== DATA SECTION ==
_____

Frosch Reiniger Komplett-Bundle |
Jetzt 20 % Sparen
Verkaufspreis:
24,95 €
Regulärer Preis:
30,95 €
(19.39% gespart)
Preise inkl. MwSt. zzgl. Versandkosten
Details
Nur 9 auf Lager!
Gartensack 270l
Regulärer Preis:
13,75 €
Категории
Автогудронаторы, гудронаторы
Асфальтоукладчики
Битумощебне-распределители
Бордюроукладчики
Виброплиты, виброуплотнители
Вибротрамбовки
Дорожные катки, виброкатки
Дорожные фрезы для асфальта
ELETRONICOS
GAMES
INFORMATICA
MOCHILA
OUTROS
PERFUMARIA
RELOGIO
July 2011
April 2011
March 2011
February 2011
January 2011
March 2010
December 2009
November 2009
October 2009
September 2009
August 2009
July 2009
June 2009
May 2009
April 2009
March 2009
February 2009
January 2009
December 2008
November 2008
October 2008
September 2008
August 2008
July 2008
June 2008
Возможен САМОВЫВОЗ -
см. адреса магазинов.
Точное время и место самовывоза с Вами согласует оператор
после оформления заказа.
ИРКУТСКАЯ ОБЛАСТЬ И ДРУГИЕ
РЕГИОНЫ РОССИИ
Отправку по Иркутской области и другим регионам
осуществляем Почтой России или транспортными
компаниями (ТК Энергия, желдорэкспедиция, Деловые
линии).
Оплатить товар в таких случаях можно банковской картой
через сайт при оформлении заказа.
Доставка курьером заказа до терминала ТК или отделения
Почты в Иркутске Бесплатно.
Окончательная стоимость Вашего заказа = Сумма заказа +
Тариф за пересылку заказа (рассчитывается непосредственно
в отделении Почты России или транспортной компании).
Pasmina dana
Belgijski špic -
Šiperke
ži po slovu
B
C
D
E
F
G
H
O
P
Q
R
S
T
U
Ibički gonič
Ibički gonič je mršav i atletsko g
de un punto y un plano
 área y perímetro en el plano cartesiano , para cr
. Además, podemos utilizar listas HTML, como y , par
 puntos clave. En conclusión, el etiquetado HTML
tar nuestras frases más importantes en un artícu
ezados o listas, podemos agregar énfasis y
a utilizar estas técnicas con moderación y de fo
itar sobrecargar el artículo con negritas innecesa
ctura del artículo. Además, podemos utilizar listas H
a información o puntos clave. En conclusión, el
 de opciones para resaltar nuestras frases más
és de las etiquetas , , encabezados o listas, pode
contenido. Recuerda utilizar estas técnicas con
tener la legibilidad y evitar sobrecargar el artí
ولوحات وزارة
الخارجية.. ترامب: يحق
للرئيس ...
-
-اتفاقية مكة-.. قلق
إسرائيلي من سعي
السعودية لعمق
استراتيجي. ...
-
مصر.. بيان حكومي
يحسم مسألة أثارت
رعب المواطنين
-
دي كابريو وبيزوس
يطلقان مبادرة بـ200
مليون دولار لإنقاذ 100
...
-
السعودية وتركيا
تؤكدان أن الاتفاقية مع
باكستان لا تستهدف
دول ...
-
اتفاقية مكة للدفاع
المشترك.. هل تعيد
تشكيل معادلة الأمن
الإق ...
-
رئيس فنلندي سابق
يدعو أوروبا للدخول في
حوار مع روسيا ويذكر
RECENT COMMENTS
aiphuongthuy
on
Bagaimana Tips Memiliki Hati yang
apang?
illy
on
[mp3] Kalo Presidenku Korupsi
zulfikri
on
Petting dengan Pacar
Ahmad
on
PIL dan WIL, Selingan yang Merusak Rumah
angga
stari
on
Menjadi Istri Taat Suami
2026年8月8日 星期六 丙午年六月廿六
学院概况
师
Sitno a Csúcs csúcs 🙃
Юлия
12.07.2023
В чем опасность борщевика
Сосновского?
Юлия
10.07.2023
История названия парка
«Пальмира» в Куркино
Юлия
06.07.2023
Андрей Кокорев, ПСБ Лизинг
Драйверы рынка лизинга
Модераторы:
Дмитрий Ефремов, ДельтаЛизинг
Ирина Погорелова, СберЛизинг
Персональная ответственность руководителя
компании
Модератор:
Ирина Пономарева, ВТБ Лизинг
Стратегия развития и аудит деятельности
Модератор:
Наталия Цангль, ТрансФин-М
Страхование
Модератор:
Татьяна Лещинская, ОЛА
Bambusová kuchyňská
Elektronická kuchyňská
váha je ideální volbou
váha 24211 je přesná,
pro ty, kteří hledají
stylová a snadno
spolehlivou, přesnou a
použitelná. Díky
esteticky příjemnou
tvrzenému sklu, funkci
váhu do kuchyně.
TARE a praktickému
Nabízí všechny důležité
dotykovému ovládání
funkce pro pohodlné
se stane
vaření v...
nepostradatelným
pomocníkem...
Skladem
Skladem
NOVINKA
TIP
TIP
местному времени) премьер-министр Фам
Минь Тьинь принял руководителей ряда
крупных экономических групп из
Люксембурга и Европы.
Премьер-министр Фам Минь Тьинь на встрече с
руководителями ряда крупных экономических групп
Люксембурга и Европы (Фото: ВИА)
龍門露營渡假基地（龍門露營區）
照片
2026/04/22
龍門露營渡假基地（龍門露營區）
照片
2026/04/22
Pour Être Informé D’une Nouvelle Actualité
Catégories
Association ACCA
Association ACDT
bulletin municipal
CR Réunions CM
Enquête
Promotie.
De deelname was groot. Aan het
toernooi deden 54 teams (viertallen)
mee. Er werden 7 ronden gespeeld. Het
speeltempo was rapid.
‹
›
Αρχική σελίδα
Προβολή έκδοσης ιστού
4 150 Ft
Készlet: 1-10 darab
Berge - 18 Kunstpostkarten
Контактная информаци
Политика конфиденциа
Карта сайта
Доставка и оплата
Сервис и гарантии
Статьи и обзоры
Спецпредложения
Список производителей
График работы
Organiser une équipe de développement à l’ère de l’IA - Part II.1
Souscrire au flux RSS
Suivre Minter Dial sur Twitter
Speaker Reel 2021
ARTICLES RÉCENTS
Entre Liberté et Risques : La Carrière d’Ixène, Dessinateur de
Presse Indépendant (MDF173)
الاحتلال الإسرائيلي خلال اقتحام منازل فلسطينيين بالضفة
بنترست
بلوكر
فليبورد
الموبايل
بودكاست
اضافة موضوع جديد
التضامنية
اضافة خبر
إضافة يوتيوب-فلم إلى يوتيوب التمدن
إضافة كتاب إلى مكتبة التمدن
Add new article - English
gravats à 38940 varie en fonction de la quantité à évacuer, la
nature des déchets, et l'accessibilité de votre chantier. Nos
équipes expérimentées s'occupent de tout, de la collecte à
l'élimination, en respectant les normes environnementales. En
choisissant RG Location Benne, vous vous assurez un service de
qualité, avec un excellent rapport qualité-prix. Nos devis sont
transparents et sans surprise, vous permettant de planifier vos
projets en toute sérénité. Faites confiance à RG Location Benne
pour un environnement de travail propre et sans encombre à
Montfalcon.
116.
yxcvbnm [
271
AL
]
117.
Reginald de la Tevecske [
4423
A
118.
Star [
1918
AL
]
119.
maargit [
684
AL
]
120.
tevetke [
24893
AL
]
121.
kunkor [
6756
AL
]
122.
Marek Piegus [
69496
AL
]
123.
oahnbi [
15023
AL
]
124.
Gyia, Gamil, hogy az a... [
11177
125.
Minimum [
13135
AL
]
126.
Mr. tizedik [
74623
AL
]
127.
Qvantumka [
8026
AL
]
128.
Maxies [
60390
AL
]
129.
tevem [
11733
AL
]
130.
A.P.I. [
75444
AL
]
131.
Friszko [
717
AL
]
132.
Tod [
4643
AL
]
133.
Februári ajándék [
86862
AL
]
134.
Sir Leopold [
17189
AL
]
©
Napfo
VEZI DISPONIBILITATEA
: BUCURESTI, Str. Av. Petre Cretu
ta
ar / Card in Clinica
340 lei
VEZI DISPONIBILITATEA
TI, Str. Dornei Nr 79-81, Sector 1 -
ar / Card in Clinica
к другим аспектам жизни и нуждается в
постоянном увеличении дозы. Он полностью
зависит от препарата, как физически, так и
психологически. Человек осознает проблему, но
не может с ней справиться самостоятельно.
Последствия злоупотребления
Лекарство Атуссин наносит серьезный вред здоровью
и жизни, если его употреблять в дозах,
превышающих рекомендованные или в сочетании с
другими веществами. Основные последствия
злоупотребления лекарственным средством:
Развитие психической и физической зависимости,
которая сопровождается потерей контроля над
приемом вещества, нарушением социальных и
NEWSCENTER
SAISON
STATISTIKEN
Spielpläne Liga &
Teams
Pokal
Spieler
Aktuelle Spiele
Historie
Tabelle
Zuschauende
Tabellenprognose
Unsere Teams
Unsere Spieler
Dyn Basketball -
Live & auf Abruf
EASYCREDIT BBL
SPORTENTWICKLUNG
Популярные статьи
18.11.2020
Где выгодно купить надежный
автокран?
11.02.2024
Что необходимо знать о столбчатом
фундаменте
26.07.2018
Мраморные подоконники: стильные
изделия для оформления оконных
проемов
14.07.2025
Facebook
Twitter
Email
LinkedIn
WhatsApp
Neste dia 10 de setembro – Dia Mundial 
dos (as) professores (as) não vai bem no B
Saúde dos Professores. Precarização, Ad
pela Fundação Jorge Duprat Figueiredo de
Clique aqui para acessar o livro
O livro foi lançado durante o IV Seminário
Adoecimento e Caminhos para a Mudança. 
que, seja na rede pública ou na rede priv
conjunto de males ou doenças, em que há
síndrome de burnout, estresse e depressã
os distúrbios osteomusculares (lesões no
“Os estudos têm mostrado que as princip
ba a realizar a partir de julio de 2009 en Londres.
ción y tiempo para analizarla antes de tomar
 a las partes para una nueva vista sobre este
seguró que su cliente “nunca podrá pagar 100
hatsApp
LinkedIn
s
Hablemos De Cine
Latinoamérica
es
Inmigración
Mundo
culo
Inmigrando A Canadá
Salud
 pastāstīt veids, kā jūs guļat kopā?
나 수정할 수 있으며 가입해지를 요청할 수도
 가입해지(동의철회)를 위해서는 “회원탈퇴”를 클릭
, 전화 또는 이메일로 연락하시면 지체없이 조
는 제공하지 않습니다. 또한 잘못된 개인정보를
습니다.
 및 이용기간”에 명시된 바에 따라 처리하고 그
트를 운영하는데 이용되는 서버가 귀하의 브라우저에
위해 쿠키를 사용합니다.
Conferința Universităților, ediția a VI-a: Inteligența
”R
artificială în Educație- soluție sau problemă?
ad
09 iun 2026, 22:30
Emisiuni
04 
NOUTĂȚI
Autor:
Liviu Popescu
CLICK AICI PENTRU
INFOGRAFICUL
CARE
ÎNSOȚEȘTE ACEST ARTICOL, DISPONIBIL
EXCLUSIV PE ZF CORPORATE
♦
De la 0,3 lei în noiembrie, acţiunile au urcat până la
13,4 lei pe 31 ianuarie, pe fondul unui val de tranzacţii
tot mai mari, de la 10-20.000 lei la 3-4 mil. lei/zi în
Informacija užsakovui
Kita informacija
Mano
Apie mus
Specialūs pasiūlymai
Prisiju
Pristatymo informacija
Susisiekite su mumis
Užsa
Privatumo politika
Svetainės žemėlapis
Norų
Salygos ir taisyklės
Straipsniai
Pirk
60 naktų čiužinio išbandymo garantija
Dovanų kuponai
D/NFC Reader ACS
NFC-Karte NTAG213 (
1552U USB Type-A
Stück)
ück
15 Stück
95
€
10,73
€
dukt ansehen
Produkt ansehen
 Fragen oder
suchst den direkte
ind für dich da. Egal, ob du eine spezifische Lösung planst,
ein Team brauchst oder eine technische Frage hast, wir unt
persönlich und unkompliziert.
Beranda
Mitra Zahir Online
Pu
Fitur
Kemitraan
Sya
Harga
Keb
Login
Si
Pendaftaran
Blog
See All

_____

== WHAT NEEDS TO BE DONE ==
Given the records above, reproduce precisely and only the lines between the line holding "Suivre Minter Dial sur Twitter" and the line holding "transparents et sans", inclusive.

== ANSWER TO THIS PROBLEM ==
Suivre Minter Dial sur Twitter
Speaker Reel 2021
ARTICLES RÉCENTS
Entre Liberté et Risques : La Carrière d’Ixène, Dessinateur de
Presse Indépendant (MDF173)
الاحتلال الإسرائيلي خلال اقتحام منازل فلسطينيين بالضفة
بنترست
بلوكر
فليبورد
الموبايل
بودكاست
اضافة موضوع جديد
التضامنية
اضافة خبر
إضافة يوتيوب-فلم إلى يوتيوب التمدن
إضافة كتاب إلى مكتبة التمدن
Add new article - English
gravats à 38940 varie en fonction de la quantité à évacuer, la
nature des déchets, et l'accessibilité de votre chantier. Nos
équipes expérimentées s'occupent de tout, de la collecte à
l'élimination, en respectant les normes environnementales. En
choisissant RG Location Benne, vous vous assurez un service de
qualité, avec un excellent rapport qualité-prix. Nos devis sont
transparents et sans surprise, vous permettant de planifier vos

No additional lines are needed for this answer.